The Jungle and the Sea
Writers: S.Shakthidharan, Eamon Flack
Directors: S.Shakthidharan, Eamon Flack
Belvoir Street Theatre
November 17 – December 18, 2022

Co-written and directed by S.Shakthidharan and Eamon Flack, the deeply moving The Jungle and the Sea is prequel to the internationally successful and award-winning Counting and Cracking. While Counting and Cracking offered the possibility of healing for Sri Lankans who had migrated to Australia, The Jungle and the Sea focuses on the many horrors of the Singhalese-Tamil civil war that impelled Sri Lankans to leave their homeland.

The compelling figure of Gowrie (Anandavalli), the mother of four children and pivot of their daily life,  dominates the play. When we meet her first she is performing a dance blindfolded, her every gesture expressive of deep loss and sorrowful longing and learn later that when her son joined the Tamil Tigers she took a vow to remain blindfolded until her family could be reunited.

With her two supportive daughters, feisty Abi (Kalieaswari Srinivasan) and bird-obsessed Madlu (Nadie Kammallaweera) – who carry considerable and hopeful luggage, all of it abandoned on the way – she embarks on a journey to find her son and her children’s brother.

A safe place is hard to find, and horrifying incidents highlight the challenge of trust.

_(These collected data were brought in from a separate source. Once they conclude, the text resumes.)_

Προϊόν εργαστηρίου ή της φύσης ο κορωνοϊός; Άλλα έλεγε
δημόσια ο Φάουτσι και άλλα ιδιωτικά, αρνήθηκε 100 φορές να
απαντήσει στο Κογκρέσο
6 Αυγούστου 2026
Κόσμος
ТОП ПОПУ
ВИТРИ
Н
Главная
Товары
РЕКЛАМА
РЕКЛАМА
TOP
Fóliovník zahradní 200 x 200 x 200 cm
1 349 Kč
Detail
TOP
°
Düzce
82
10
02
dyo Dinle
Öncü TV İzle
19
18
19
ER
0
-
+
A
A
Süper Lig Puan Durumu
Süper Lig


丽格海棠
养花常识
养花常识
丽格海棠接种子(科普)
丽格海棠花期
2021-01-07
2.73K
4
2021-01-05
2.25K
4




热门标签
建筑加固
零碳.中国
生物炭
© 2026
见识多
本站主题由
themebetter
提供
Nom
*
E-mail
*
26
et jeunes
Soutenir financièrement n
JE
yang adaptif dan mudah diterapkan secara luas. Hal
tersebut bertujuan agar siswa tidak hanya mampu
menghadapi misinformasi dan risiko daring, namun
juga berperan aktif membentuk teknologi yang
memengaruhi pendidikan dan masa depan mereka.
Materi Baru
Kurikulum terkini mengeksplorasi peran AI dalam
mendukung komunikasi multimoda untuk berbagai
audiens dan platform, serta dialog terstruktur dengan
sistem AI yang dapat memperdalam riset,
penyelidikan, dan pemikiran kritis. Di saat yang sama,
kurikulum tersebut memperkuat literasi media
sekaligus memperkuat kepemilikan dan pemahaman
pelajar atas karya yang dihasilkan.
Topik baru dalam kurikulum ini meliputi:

While we are shown the family happily enjoying themselves at the beach in earlier times – their father (Prakash Belawadi) jovial and indulgent, the siblings excited and ambitious, the beginnings of a romance – a leaflet drops into their cheerful life like a bomb. There is war and they must find safety.

Seeking official advice, they and others flee to their church which is bombed, killing many and blinding their father. Is it, like many other events – the bombing of so-called safe zones, the killing of refugees and detainees – a deliberate betrayal by their own government? The inclusion of an Antigone-like conflict between “ordinary actions” – respect for the dead – and the government’s need to enhance its own authority by denying “terrorists” burial, drives home the universal capacity of power to dehumanise.

There are moments of joyfulness despite the violence. The long journey is a way of including moments of generosity, of tolerance for other beliefs and ethnicities, of poetry, of loving kindness – the marriage of Abi and Himal (Raja Velan) is a quietly impressive moment – and camaraderie. While relief from the setting of civil war – the terror of bombardment scarily evoked by two musicians (Indra Balachandran and Arjunan Puveendran) on traditional instruments – is offered by the comical interaction between the youngest daughter Lakshmi (Emma Harvie) and her father in Sydney as she tells him she is a lesbian, it somehow seems a little too much like “a set piece”.

The stage setting is beautifully simple. The back wall is pitted with bullet holes which at times can be stars, coastal or city lights, and a revolving stage signals changes in place, in feeling, in action and in time. When, for instance, the family camp the pace slows almost to a standstill but once they are on the move – by bus, truck, walking – the pace picks up becoming relentless. The turning “wheel” also serves to indicate the contrast between the sweeping movement of larger forces over which individuals have little control with the smaller, intimate gestures of personal relationships.

The last moments of the powerfully disturbing The Jungle and the Sea are unforgettably beautiful. We hope Australia is such a sanctuary as the brief glimpses we are given of it in the play suggest, and we hope that past and painful conflicts will never be reactivated within this nation.